Recently I had a conversation with a friend where I mentioned that I was reading Lee Strobel's “The Case for Christ.” My concession was met with a bit of hesitation. This sort of hesitation seems to be prevalent among many of my friends.

I remember sitting in a philosophy class one day and we were talking about one philosopher’s view of faith (I’m sure you philosophy people will know who it was that we were talking about). The teacher drew on the whiteboard a stick figure climbing up a set of stairs to God. Each of the stairs was a so called "truth" that made the leap of faith to God that much shorter. Then, next to the steps was a stick figure who had dug a whole in the ground, contrary to reason, and thus his leap of faith was much larger. I remember the class thought it would be much better to be the stick figure in the hole so that God would get all the more glory from the larger leap. This sort of attitude always struck me as strange and a bit naïve (and reminded me of the kind of logic that lead to Paul's famous rhetorical question in Romans 6:1).

It seems to me that we have a God who has always proved Himself to be trustworthy and true. Though He is in no way obligated to mankind, He has decided to enter into covenants and make promises. In His covenant dealings He is always shown to be faithful and His promises He always keeps. When Jesus came He performed miracles and fulfilled prophecies. One place where we see both is in Matthew 11 when John the Baptist’s disciples ask if Jesus is the one who is to come or should they look for another. Jesus answers them by referring to a prophecy from Isaiah 35 “the blind receive their sight and the lame walk, lepers are cleansed and the deaf hear, and the dead are raised up, and the poor have good news preached to them.” (Matthew 11:5 ESV) Jesus doesn’t answer them with a simple “yes” and expect them to be satisfied with that. Instead, He refers to His own actions as His Messianic claim.

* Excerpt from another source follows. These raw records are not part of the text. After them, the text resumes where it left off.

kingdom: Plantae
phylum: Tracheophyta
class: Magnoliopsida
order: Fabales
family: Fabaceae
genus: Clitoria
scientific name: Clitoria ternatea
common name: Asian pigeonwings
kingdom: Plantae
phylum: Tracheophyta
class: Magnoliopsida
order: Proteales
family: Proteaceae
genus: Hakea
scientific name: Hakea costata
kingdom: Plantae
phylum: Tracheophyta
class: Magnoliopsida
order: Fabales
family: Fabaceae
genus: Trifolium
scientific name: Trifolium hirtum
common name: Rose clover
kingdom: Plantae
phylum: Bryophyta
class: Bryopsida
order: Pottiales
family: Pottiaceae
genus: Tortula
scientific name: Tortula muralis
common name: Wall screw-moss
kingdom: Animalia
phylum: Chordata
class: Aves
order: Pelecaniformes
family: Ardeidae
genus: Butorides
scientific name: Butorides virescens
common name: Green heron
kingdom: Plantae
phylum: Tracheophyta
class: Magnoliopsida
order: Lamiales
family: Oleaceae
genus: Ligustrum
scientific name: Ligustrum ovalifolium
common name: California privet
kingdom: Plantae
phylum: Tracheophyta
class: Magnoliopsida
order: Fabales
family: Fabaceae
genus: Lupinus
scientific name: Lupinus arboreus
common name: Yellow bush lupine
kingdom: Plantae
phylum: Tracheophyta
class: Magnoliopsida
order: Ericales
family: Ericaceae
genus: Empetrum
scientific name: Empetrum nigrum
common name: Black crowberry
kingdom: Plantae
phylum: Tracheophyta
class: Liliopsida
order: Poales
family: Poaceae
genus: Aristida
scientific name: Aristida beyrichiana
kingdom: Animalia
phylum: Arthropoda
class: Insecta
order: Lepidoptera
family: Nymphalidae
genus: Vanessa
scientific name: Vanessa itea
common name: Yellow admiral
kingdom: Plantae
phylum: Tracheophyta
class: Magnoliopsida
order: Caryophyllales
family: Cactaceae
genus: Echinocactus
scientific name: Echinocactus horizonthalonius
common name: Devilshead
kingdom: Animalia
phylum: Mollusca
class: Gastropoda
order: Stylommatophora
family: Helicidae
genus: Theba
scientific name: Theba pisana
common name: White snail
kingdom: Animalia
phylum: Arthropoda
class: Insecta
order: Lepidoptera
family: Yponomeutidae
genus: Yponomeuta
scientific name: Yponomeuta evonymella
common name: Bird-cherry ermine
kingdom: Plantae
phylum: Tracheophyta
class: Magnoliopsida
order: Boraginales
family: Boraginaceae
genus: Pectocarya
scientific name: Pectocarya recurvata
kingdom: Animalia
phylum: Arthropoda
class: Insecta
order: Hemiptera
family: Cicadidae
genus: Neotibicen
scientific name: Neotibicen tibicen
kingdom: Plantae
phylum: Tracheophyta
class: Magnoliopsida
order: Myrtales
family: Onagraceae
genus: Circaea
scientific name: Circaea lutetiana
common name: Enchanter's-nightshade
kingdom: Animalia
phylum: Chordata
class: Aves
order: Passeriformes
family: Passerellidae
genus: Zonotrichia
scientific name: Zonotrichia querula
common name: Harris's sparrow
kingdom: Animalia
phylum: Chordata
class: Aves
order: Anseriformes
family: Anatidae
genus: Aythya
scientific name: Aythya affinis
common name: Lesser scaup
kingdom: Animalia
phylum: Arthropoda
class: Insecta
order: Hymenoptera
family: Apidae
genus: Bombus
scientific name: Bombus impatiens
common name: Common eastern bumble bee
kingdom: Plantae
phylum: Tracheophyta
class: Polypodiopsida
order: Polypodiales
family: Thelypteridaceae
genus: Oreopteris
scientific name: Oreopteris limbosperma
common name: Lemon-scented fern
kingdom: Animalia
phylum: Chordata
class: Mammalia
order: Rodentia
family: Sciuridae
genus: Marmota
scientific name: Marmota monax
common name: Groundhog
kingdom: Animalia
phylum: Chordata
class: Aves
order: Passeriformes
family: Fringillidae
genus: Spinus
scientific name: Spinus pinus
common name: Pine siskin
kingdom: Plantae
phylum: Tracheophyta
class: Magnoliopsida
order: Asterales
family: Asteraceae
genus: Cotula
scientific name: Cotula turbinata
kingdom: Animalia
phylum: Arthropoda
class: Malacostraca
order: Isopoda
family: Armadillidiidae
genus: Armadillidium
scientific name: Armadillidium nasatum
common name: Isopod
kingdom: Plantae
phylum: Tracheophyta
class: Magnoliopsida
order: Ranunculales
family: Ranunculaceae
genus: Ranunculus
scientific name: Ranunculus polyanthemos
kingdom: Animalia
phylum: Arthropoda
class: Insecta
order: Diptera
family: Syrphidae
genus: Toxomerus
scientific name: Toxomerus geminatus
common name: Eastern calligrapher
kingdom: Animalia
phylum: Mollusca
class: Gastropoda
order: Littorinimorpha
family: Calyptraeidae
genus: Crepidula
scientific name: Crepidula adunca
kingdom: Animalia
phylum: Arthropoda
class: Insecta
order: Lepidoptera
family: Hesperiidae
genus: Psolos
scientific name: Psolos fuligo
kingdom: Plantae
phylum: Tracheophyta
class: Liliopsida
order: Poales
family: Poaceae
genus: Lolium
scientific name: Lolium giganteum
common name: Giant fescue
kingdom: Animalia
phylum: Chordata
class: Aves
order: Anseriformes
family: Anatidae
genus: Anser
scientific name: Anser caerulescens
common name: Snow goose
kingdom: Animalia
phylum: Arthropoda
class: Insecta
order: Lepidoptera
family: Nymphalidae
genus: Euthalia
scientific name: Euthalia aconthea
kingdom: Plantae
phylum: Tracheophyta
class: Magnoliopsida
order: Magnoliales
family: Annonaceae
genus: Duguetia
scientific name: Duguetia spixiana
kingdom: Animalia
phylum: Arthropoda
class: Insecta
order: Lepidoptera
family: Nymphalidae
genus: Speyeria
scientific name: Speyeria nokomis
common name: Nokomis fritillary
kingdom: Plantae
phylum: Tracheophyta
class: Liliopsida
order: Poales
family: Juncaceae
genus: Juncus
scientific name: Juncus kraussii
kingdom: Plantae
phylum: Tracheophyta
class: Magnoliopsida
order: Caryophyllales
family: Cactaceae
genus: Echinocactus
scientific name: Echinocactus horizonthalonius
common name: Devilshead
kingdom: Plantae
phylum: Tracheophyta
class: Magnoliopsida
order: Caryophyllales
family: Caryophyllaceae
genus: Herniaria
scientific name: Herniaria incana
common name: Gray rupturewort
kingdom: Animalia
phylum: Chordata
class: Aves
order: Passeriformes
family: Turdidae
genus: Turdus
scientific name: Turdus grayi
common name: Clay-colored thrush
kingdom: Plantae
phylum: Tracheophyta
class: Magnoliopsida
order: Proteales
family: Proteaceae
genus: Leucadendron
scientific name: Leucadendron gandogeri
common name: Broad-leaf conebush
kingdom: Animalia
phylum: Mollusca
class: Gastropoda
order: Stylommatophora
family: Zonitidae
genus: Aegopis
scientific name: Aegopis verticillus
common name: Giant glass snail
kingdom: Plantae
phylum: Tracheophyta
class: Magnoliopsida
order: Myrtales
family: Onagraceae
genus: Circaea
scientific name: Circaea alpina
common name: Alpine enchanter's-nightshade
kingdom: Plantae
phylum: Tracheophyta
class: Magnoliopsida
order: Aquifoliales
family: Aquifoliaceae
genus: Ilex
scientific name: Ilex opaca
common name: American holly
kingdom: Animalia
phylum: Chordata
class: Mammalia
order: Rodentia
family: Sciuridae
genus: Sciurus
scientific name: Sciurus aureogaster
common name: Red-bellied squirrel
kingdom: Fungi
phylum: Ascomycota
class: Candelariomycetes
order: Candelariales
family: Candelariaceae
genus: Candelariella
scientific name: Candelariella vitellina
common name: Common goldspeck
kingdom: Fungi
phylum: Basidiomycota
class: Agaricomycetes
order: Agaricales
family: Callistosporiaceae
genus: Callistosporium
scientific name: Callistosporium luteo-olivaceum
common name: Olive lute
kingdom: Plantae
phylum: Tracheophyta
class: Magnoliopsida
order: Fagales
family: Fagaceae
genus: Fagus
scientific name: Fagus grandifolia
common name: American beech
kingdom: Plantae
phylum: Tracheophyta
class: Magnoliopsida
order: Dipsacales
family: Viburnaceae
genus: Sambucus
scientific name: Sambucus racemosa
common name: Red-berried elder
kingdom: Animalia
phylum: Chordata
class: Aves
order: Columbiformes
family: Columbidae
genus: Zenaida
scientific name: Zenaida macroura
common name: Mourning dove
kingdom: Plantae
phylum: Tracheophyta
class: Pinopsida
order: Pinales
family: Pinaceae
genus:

Here is my question, is it not a rational decision to trust a trustworthy person?

(disclaimer - I'm not saying that rationality automatically leads to faith. There is this thing called repentance that needs to be there too and the Holy Spirit's working. Also read 1 Corinthians 1:18-25 in reference to this discussion.)



Lydia said...

I was really reminded of Romans 1:18 when I read this. The truth is not only folly to the pagan, but it is something to suppress. However, truth is much like matter: it cannot be created nor destroyed. The more it is pressed down with the intent to destroy, the more it reveals itself. All the rationality that man can muster still leaves us without excuse. Praise God that He chooses to reveal Himself not only through His general revelation, but through the Holy Spirit’s working to enlighten us to the truth of the gospel!! It is through Him that we see how God's salvific plan was already predicted in the Old Testament and paints a logical, rational picture to be fulfilled in Christ. Before, it is only foolishness and willful suppression, but who is really the foolish or irrational one (Romans 1:21-22)? :-) Thanks for the post! I loved it!

Collie said...

Nice! I think you are right on to say that God indeed appeals to our rationality.

I guess my question is, what form should apologetics take? How should it be utilized? I guess I'm asking, what is your vision for apologetics?

Sabrina said...

i think one must first begin with defining "rational" and "trust" in order to answer this question. good to ponder!

Brandon K. Baker said...

I have to admit that I am not comfortable the stairway of truth (and reason) to God, nor the hole being dug contrary to reason. It seems like a false dichotomy to me.

I'd view it rather as a circle with God at the center. As one progresses in relationship with God, they move either toward God or away while still moving in a circular pattern. Think of it as a sort of spiral. Reason can have both affects, it can move us toward God and away from God. Relying too much on faith can have the same affect. It seems rather that there is required a generous balance of both faith and reason.

I don't see it as using either faith or reason to work toward or away from God and then making a "leap of faith." Faith is a journey, not a destination.